APEC urged to enhance supply chain connectivity to boost cross-border trade
Policy researchers at the APEC Study Centers Consortium (ASCC) Conference 2015 held on May 12-13 in Boracay Island deliberated on the importance of enhancing trade and investment patterns and supply chain connectivity to fully reap the benefits of global value chains.
The conference was part of the Second Senior Officials Meeting (SOM2) and Related Meetings of APEC 2015. It was organized by state think tank Philippine Institute for Development Studies and the Philippine APEC Study Center Network in collaboration with the Ateneo de Manila University and the Asian Development Bank Institute.
Trade is central to the world economy and a main driver of global integration. Production chains mean that most products or services are assembled with inputs from many countries. Supply chain connectivity then is vital for the efficient flow of trade among APEC economies by allowing firms to source materials from any part of the world and to deliver products and services to consumers anywhere in the world.
Supply chain connectivity covers trade facilitation, physical infrastructure, and people-to-people exchanges and networks. Coordination and collaboration among producers, suppliers, consumers, and third-party service providers are crucial in supply chain management.
The gains from regional integration—and how extensive the scope of these gains will be—largely depend on the volume and quality of trade and investment patterns, infrastructure, and connectivity in the APEC region. Supply chain barriers cause higher operating and capital expenses, increased risks, and lower trade volume.
The experiences of Thailand and Viet Nam presented by Chanin Mephokee of Thammasat University and Anuwat Chonlapaisan of Dhurakij Pundit University show that gross domestic
product per capita (which reflects a country’s purchasing power), real interest rate (which affects the cost of doing business), degree of openness, and exchange rate (in the case of Viet Nam only) influence the trends and patterns of foreign direct investment (FDI). Policies that promote investments and reduce trade transaction costs were found to be crucial to the FDI inflows in both countries. Among these factors, degree of openness is the most important factor that explains FDI behavior,” Mephokee and Chonlapaisan added.

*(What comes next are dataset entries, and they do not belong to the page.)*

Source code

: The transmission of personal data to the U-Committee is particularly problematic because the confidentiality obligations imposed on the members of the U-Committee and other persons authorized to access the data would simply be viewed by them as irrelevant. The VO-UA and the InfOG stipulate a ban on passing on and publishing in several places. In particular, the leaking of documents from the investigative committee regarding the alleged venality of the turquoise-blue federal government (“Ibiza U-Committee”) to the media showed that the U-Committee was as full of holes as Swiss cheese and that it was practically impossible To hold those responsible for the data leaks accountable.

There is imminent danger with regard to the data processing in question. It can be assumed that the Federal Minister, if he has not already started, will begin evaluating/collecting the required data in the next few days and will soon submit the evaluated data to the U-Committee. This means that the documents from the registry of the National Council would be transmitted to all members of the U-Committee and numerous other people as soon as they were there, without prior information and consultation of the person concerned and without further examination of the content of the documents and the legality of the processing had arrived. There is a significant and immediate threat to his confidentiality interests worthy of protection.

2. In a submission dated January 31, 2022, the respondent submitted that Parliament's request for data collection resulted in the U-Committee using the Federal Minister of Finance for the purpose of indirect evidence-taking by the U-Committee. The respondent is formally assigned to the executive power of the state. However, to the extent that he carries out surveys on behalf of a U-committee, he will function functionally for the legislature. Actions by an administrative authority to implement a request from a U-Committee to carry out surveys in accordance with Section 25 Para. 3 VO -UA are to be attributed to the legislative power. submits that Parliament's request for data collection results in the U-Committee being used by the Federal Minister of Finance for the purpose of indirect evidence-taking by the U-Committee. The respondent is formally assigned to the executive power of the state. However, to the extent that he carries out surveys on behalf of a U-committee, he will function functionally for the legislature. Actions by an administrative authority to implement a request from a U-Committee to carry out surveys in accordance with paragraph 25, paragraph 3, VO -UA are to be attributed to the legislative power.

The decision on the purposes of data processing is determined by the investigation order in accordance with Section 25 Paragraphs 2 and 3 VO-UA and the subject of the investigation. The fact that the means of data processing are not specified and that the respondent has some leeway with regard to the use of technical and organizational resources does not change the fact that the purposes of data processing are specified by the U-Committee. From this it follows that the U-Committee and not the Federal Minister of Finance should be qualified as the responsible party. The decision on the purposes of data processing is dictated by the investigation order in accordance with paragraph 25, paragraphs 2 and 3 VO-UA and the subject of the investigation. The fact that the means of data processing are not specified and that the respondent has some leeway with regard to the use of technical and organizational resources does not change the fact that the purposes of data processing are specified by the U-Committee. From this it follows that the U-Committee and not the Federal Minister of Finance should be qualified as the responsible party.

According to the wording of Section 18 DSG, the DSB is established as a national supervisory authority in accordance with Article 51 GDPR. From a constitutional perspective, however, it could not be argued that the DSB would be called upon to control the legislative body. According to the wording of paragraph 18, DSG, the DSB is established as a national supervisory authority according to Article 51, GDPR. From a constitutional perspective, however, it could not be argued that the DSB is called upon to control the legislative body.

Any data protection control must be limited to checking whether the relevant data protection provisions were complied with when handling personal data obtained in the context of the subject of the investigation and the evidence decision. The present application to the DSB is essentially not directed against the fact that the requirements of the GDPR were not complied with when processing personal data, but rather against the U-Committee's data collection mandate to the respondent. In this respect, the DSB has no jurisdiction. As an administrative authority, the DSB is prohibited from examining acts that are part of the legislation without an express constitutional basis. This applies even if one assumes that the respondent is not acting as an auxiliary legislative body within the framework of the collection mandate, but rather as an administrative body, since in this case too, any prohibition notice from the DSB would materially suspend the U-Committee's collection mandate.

Moreover, Nam Sang-yirl of the Korean Information Society Development Institute emphasized that tariff barriers, which are traditional barriers to international trade, have decreased rapidly under the multilateral trading system of the General Agreement on Tariffs and Trade under the World Trade Organization. She added that APEC has played a leading role in addressing technical barriers to trade (TBT) as well as specific trade controls, particularly the conformity assessment procedures that create unnecessary obstacles to trade.
“Further cooperation among APEC members is needed to reduce TBT, facilitate international trade, and enhance economic growth in the region,” Sang-yirl said.
Nothing can connect economies more significantly than participation of firms in a global network of production activities. Supply chains will continue to have a beneficial impact on economic growth and development in the APEC region. Removing impediments to freer flows of goods, services, capital, and labor has thus become more urgent than ever.